--- start EXTRACTED DATA ---

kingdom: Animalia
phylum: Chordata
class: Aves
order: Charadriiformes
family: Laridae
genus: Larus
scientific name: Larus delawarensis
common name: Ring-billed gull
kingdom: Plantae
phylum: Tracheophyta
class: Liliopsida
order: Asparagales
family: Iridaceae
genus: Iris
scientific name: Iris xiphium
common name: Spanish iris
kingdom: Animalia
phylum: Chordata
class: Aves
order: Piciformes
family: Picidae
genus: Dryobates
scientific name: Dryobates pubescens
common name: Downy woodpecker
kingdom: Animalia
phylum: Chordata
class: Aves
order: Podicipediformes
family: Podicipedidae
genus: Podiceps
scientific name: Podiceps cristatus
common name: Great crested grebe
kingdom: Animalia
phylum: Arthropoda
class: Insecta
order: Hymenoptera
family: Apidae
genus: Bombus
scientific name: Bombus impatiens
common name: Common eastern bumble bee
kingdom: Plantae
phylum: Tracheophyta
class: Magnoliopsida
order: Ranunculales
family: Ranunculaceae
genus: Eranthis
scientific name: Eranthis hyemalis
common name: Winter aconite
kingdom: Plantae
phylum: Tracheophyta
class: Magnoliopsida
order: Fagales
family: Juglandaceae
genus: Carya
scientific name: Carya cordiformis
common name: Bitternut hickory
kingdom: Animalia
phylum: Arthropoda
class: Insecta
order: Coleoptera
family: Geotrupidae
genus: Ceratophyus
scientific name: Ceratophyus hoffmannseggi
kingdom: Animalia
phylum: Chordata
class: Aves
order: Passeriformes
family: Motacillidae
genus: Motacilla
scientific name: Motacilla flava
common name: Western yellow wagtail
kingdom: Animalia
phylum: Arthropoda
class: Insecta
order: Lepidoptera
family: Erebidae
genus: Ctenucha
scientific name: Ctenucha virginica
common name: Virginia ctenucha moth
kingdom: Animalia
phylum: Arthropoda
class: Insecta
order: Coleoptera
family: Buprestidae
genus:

--- end EXTRACTED DATA ---

[THE TASK]
Write the lines from the start of the records up to and including the line with "genus: Dryobates" as a numbered list, omitting any blank lines.

[SOLUTION TO THIS EXERCISE]
1. kingdom: Animalia
2. phylum: Chordata
3. class: Aves
4. order: Charadriiformes
5. family: Laridae
6. genus: Larus
7. scientific name: Larus delawarensis
8. common name: Ring-billed gull
9. kingdom: Plantae
10. phylum: Tracheophyta
11. class: Liliopsida
12. order: Asparagales
13. family: Iridaceae
14. genus: Iris
15. scientific name: Iris xiphium
16. common name: Spanish iris
17. kingdom: Animalia
18. phylum: Chordata
19. class: Aves
20. order: Piciformes
21. family: Picidae
22. genus: Dryobates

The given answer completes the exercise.